Please edit all of the records below by replacing every "colour" with "color", and give the lines again with nothing else changed.

Stored data
START
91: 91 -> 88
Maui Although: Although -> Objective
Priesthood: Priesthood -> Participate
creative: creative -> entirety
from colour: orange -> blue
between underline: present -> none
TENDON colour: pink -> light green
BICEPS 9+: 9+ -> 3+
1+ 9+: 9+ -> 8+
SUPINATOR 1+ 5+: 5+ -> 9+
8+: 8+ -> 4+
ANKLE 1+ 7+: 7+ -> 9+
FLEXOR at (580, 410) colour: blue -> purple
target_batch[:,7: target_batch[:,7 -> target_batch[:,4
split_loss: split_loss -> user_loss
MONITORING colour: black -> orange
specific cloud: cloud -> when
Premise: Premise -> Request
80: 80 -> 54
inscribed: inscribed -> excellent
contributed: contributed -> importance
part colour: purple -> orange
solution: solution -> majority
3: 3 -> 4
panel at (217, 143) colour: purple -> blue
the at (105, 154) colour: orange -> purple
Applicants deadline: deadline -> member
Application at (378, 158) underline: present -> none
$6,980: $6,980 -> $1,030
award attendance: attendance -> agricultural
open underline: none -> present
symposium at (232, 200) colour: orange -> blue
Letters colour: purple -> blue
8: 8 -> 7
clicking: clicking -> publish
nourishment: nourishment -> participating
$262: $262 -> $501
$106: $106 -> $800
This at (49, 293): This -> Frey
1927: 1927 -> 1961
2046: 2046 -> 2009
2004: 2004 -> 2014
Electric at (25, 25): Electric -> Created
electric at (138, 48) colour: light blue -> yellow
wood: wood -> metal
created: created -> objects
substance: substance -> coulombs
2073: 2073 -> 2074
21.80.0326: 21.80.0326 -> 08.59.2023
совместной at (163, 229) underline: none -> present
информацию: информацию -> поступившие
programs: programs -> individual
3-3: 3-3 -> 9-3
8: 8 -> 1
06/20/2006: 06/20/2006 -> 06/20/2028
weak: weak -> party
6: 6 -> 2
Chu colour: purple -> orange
END
THE OUTPUT –
91: 91 -> 88
Maui Although: Although -> Objective
Priesthood: Priesthood -> Participate
creative: creative -> entirety
from color: orange -> blue
between underline: present -> none
TENDON color: pink -> light green
BICEPS 9+: 9+ -> 3+
1+ 9+: 9+ -> 8+
SUPINATOR 1+ 5+: 5+ -> 9+
8+: 8+ -> 4+
ANKLE 1+ 7+: 7+ -> 9+
FLEXOR at (580, 410) color: blue -> purple
target_batch[:,7: target_batch[:,7 -> target_batch[:,4
split_loss: split_loss -> user_loss
MONITORING color: black -> orange
specific cloud: cloud -> when
Premise: Premise -> Request
80: 80 -> 54
inscribed: inscribed -> excellent
contributed: contributed -> importance
part color: purple -> orange
solution: solution -> majority
3: 3 -> 4
panel at (217, 143) color: purple -> blue
the at (105, 154) color: orange -> purple
Applicants deadline: deadline -> member
Application at (378, 158) underline: present -> none
$6,980: $6,980 -> $1,030
award attendance: attendance -> agricultural
open underline: none -> present
symposium at (232, 200) color: orange -> blue
Letters color: purple -> blue
8: 8 -> 7
clicking: clicking -> publish
nourishment: nourishment -> participating
$262: $262 -> $501
$106: $106 -> $800
This at (49, 293): This -> Frey
1927: 1927 -> 1961
2046: 2046 -> 2009
2004: 2004 -> 2014
Electric at (25, 25): Electric -> Created
electric at (138, 48) color: light blue -> yellow
wood: wood -> metal
created: created -> objects
substance: substance -> coulombs
2073: 2073 -> 2074
21.80.0326: 21.80.0326 -> 08.59.2023
совместной at (163, 229) underline: none -> present
информацию: информацию -> поступившие
programs: programs -> individual
3-3: 3-3 -> 9-3
8: 8 -> 1
06/20/2006: 06/20/2006 -> 06/20/2028
weak: weak -> party
6: 6 -> 2
Chu color: purple -> orange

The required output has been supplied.